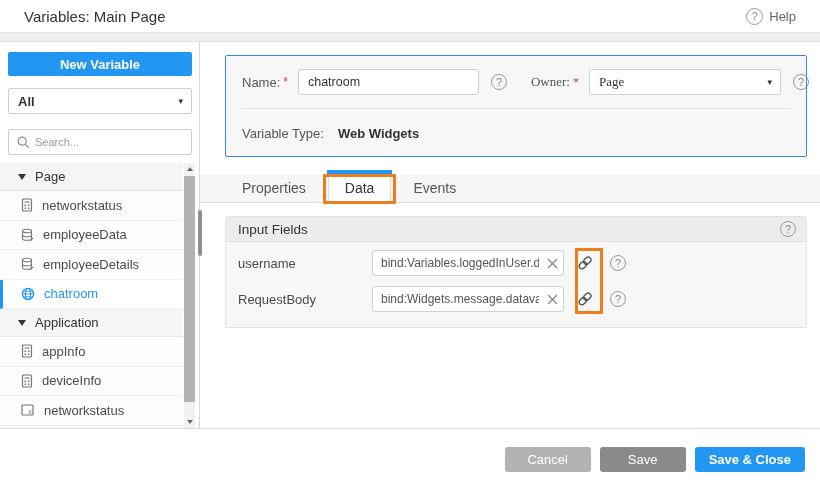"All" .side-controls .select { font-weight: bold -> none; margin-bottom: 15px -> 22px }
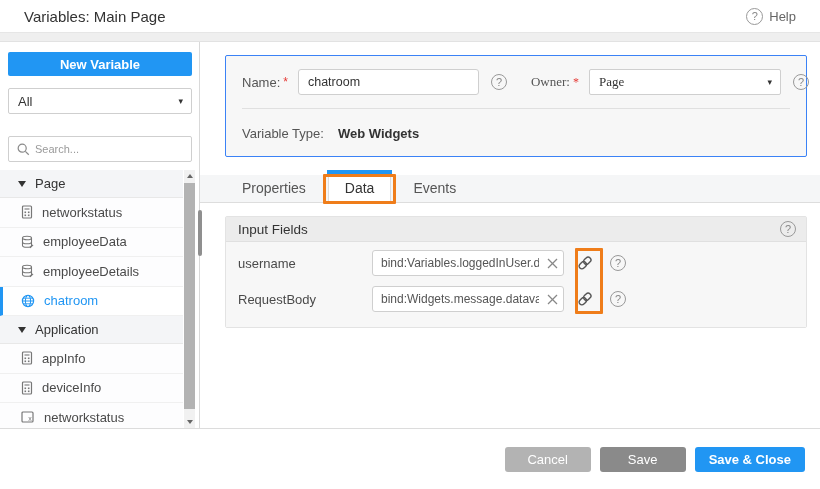"Search..." .searchbox input { font-size: 11px -> 15px; font-weight: none -> bold }
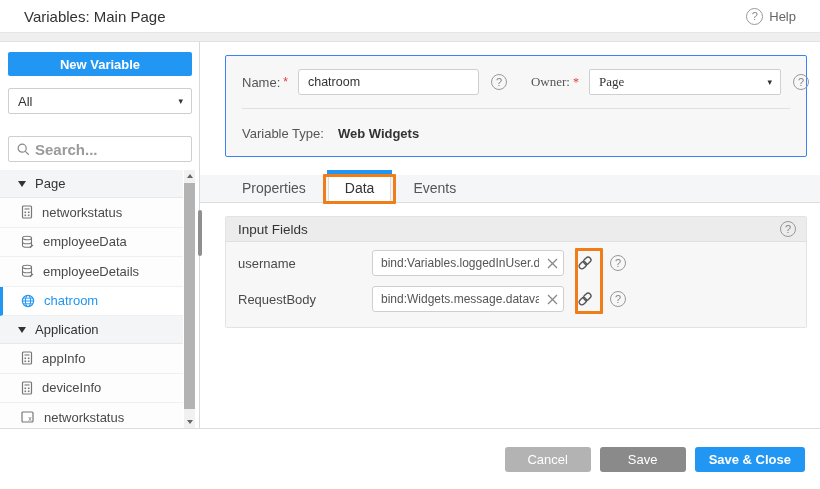"Properties" .tab { font-size: 14px -> 11px }
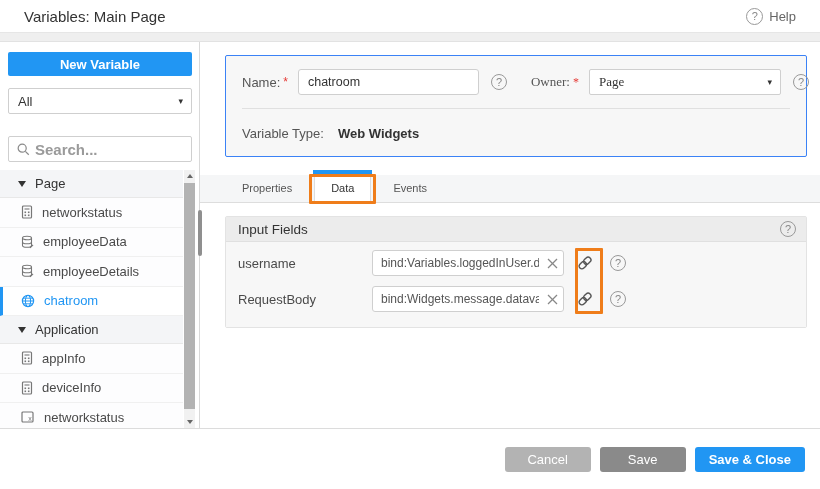"Data" .tab.active { padding: 0 16px -> 16px 16px }
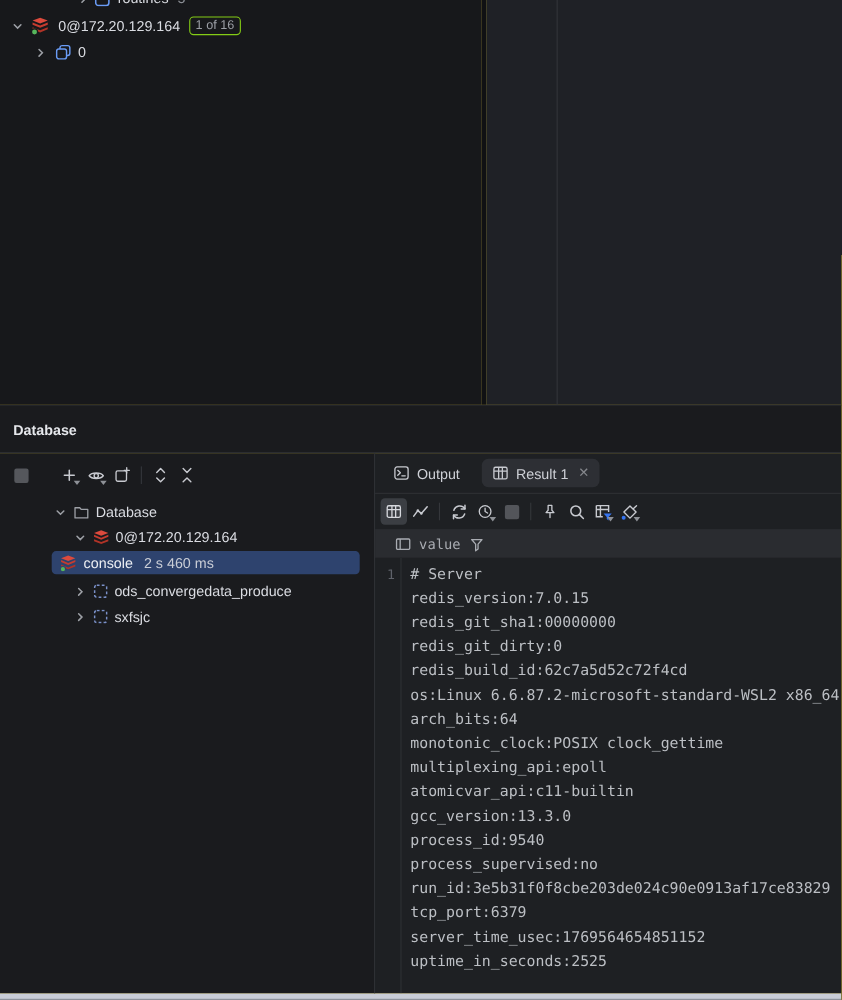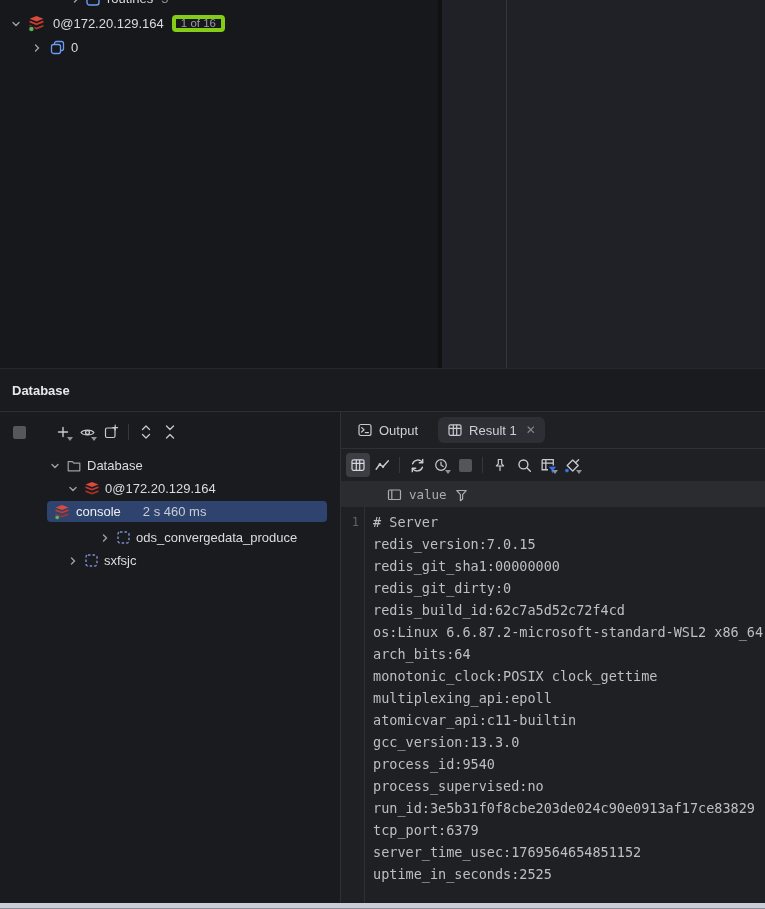"1 of 16" .badge { border: 4px solid #84cc16 -> 1px solid #84cc16 }
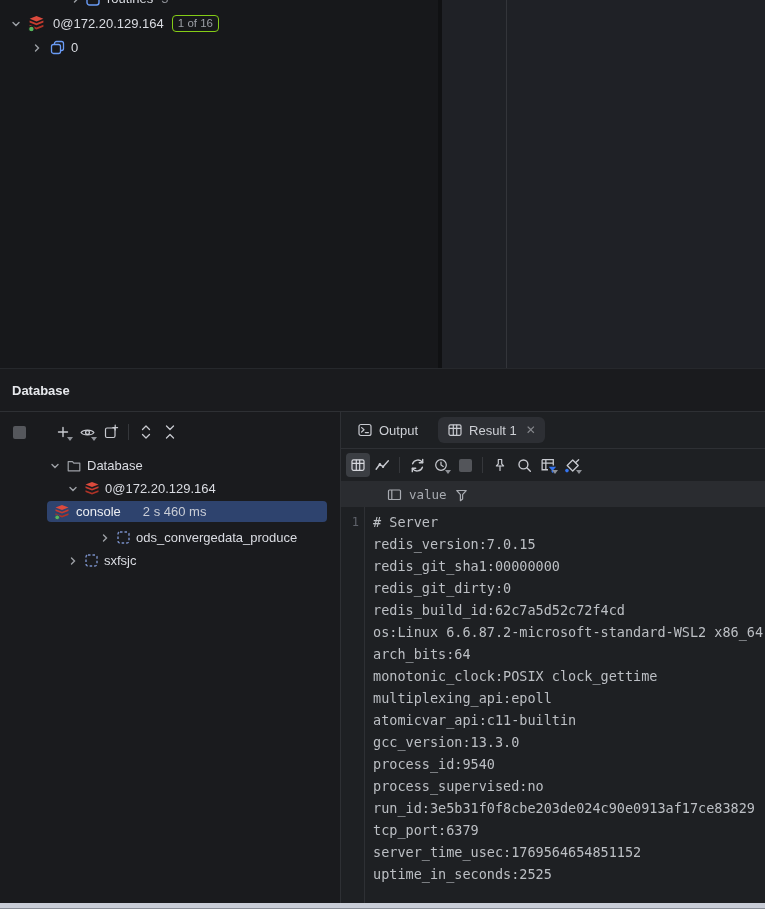"value" .grid-header { padding-left: 46px -> 18px }
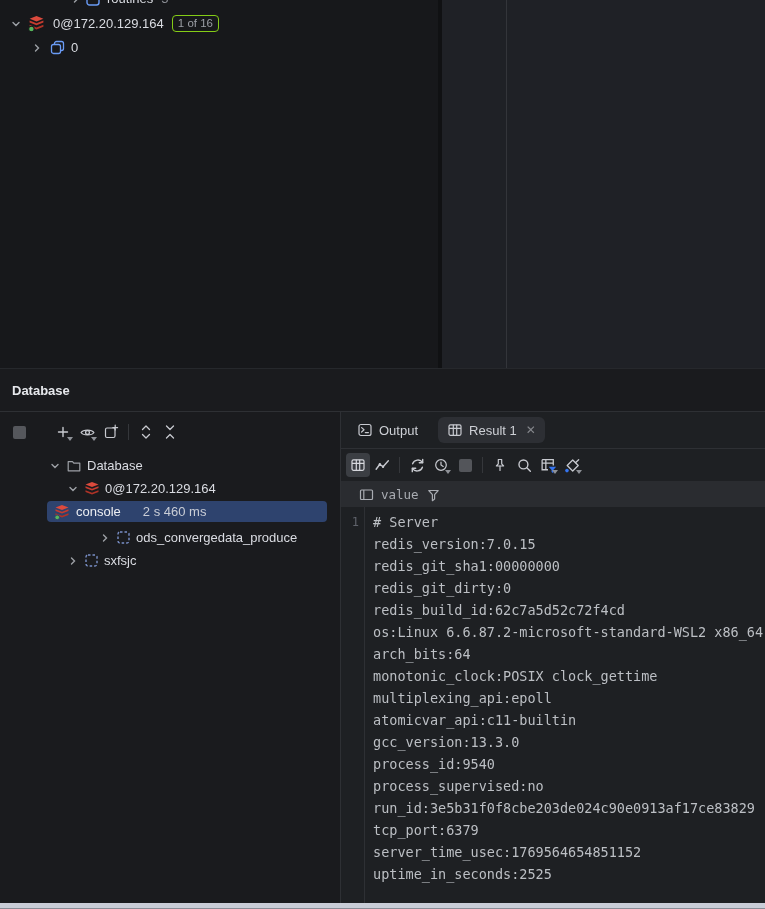"2 s 460 ms" .timing { margin-left: 22px -> 10px }
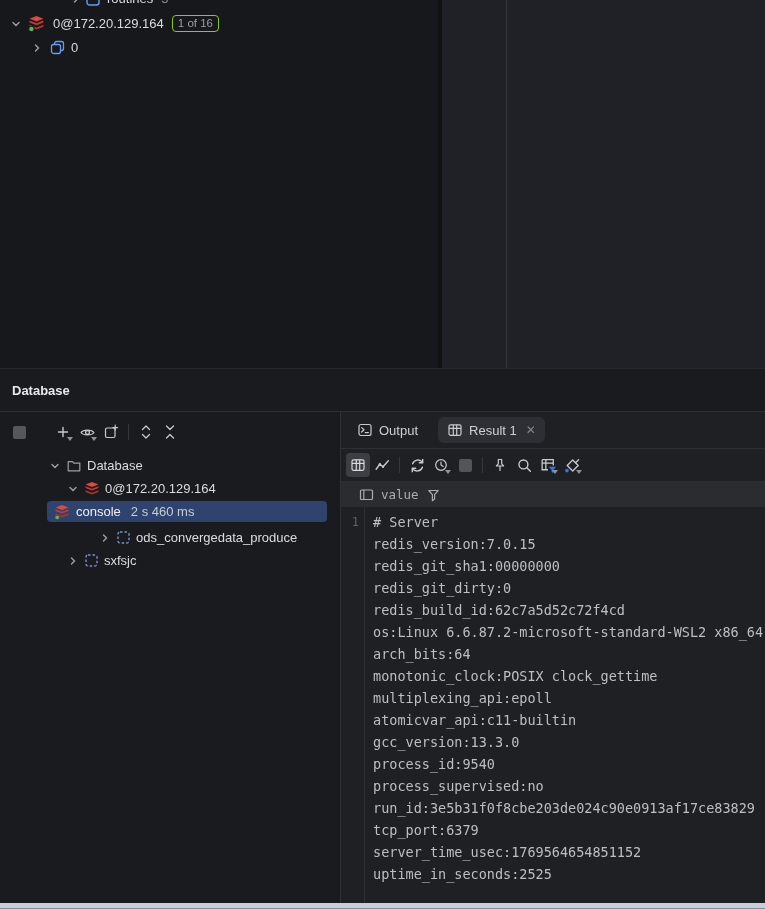"ods_convergedata_produce" div.srow { padding-left: 100px -> 68px }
▬▬▬▬▬▬
EXERCISE:
All lines from the beginning of the material through the line that holds "padding: 0 16px", both included, should be returned exactly; please omit any pictures and add no other lines.

RESULT:
"All" .side-controls .select { font-weight: bold -> none; margin-bottom: 15px -> 22px }
"Search..." .searchbox input { font-size: 11px -> 15px; font-weight: none -> bold }
"Properties" .tab { font-size: 14px -> 11px }
"Data" .tab.active { padding: 0 16px -> 16px 16px }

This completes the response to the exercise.